Mais la principale préoccupation de la nouvelle présidente est le renouvellement de la convention collective, dans le nouveau cadre prévu par la Loi 24, qui limite la période des négociations, fixe leur durée minimale à cinq ans et donne au ministère de Affaires municipales le pouvoir de décréter, en dernier recours, les conditions de travail.

« La loi 24 nous impose un échéancier très serré. Une période très courte est prévue pour la négociation. Puis, l’employeur peut demander la médiation. Notre convention se termine le 31 décembre 2018. La loi nous contraint à déposer nos demandes à cette date.
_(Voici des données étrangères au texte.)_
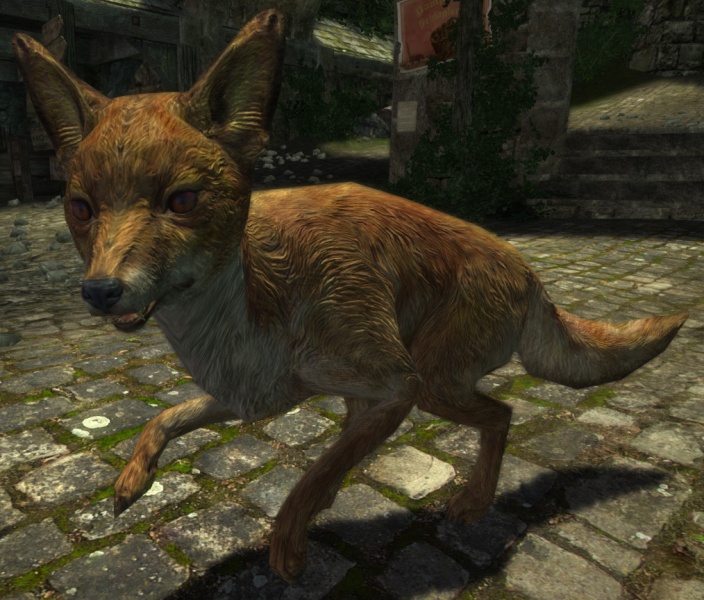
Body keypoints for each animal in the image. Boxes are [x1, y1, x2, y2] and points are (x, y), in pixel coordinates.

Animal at [13, 10, 687, 583]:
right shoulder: (250, 395)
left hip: (436, 383)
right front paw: (133, 480)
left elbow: (311, 477)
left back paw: (473, 501)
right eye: (81, 209)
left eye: (181, 201)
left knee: (502, 414)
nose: (100, 290)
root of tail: (525, 265)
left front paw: (288, 546)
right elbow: (164, 418)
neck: (253, 311)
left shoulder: (394, 387)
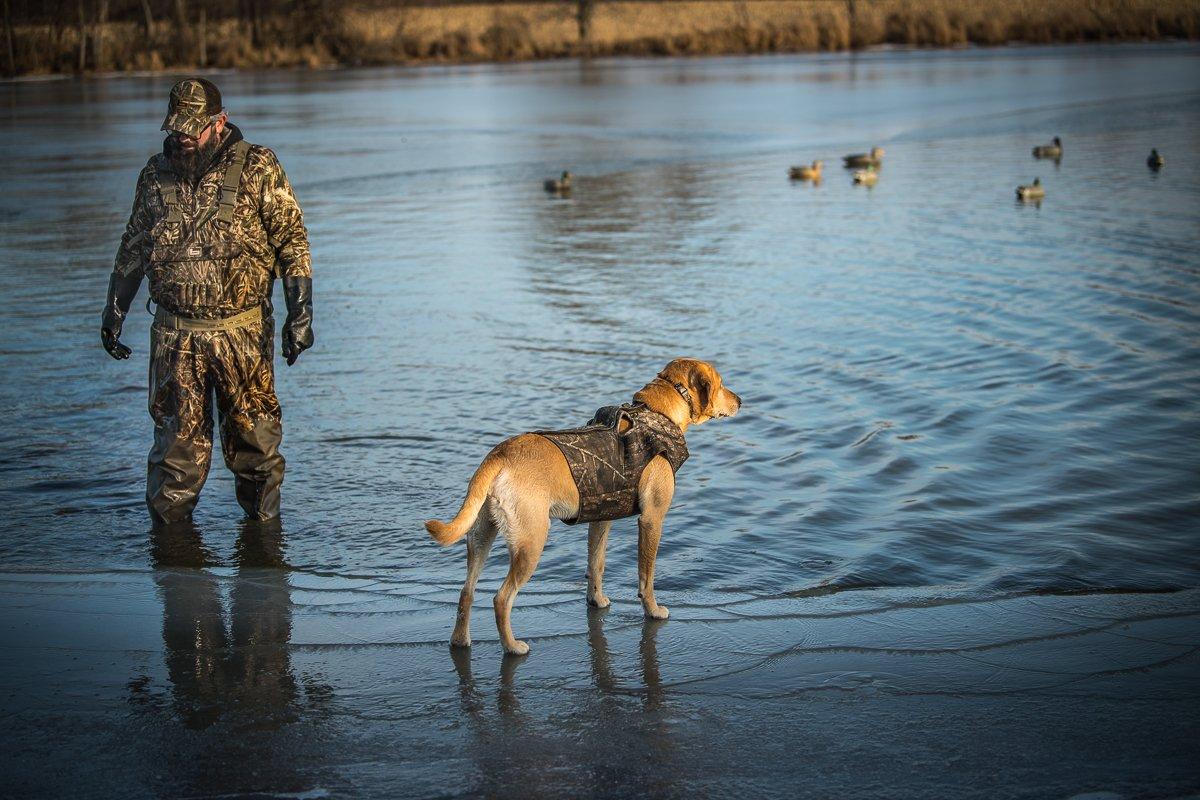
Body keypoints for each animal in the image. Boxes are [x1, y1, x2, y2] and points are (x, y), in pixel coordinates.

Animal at [422, 357, 739, 657]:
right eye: (722, 384)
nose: (741, 400)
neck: (657, 414)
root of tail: (501, 454)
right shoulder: (652, 519)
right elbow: (646, 576)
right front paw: (652, 610)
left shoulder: (601, 518)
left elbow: (595, 564)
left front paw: (596, 600)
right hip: (530, 543)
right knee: (501, 599)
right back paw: (512, 646)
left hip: (480, 537)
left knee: (466, 592)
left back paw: (460, 640)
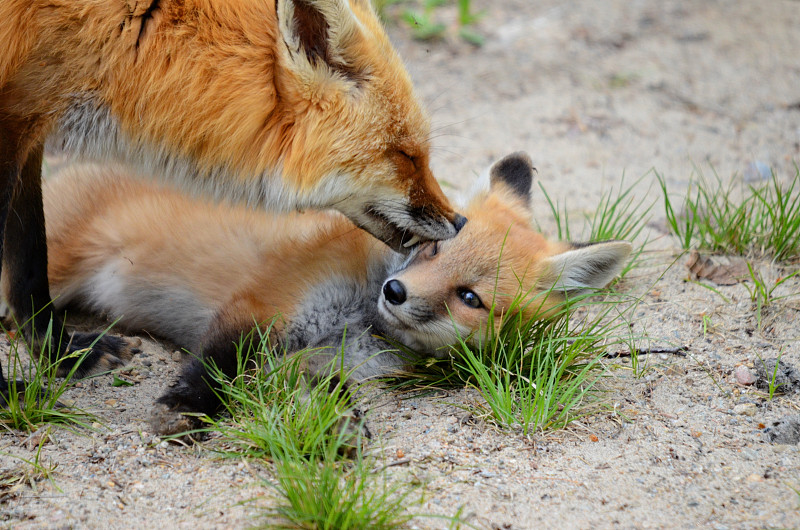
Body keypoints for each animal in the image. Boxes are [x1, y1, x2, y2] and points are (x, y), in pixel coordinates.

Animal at [0, 0, 462, 396]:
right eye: (406, 154)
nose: (459, 222)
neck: (134, 34)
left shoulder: (27, 115)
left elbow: (29, 266)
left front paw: (60, 353)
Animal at [39, 153, 632, 434]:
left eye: (470, 299)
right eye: (434, 248)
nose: (396, 291)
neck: (358, 317)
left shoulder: (325, 360)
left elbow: (330, 392)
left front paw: (342, 428)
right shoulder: (264, 307)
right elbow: (217, 367)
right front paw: (185, 408)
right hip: (53, 272)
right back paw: (80, 353)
D’ici là, pour préparer nos revendications, il faut tenir des consultations auprès de nos instances, effectuer un sondage auprès de nos membres, en analyser les résultats, formuler nos demandes. Il n’y a pas de temps à perdre. »

La nouvelle présidente se dit prête à relever ce défi. « J’ai pris de l’expérience avec des négociations, dans les villes reconstituées et les paramunicipales », raconte celle qui est allée se chercher un certificat universitaire en droit pour compléter son expérience terrain.

Pour préparer ces prochaines négociations, elle veut assainir le climat des relations de travail, qui s’est grandement détérioré au cours des dernières années, et reconstruire les liens avec l’administration municipale.

Redonner espoir aux membres, rétablir la confiance entre les dirigeants syndicaux et les membres, revenir aux préoccupations quotidiennes, comme la conciliation travail-famille, c’est dans l’air du temps dans le mouvement syndical. Il faut se rapprocher des gens.

Mais cela n’exclut pas le recours à des moyens d’action plus lourds. « Je peux sortir aussi avec des pancartes. Mais il y a des étapes à franchir dans une négociation avant d’en arriver là », de conclure Francine Bouliane. Et une de ces étapes était de communiquer, dès le lendemain des élections, à Valérie Plante de pour la féliciter de sa victoire et se dire heureuse de pouvoir travailler avec elle.